The discipline of sitting out

About this tag

Portfolio risk is what you carry in aggregate, not what you carry on any single trade. A stop loss caps the downside of one position. It says nothing about how that position behaves alongside the other eight when everything moves at once. The gap between perceived exposure and actual exposure is where portfolios quietly come apart - individually sized trades that add up to one undiversified bet.

The accounting is where it goes wrong. An allocation sized at a small fraction of the book at entry can drift silently to a much larger share as surrounding positions bleed out. Duration compounds the same way: every hour a trade stays open, the book has more committed to that one outcome. Neither drift shows up in per-trade stops. Both show up in the total when it is too late to rebalance cleanly. The quiet positions - stablecoin farms, hedged structures, low-leverage corners of the book - are often sized small precisely because nobody modeled what they look like under stress.
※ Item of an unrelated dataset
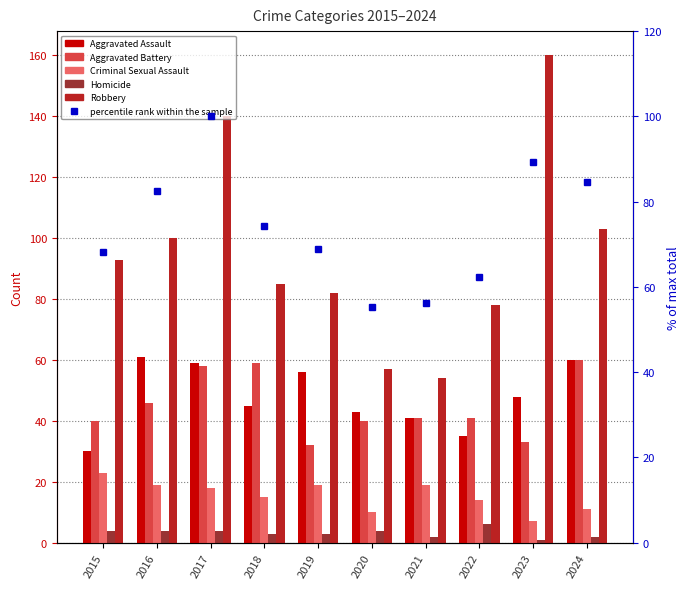

How many groups of bars are there?

10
This tag collects observations on risk measured at the book level rather than the trade level. Exposure mismatch between what the position log says and what the whole book is actually doing. Diversification counted by tickers rather than by behavioral independence. The difference between a portfolio that stress-tests each line item and one that stress-tests the book as a single entity - and why those two exercises produce different answers.

The framing is structural, not directional. The point is not which position will fail but what the whole book does when the one assumption nobody questioned gets answered for them. Notes here document where aggregate exposure accumulates, how book-level heat builds unnoticed, and why the forgotten position is usually the one that decides the outcome.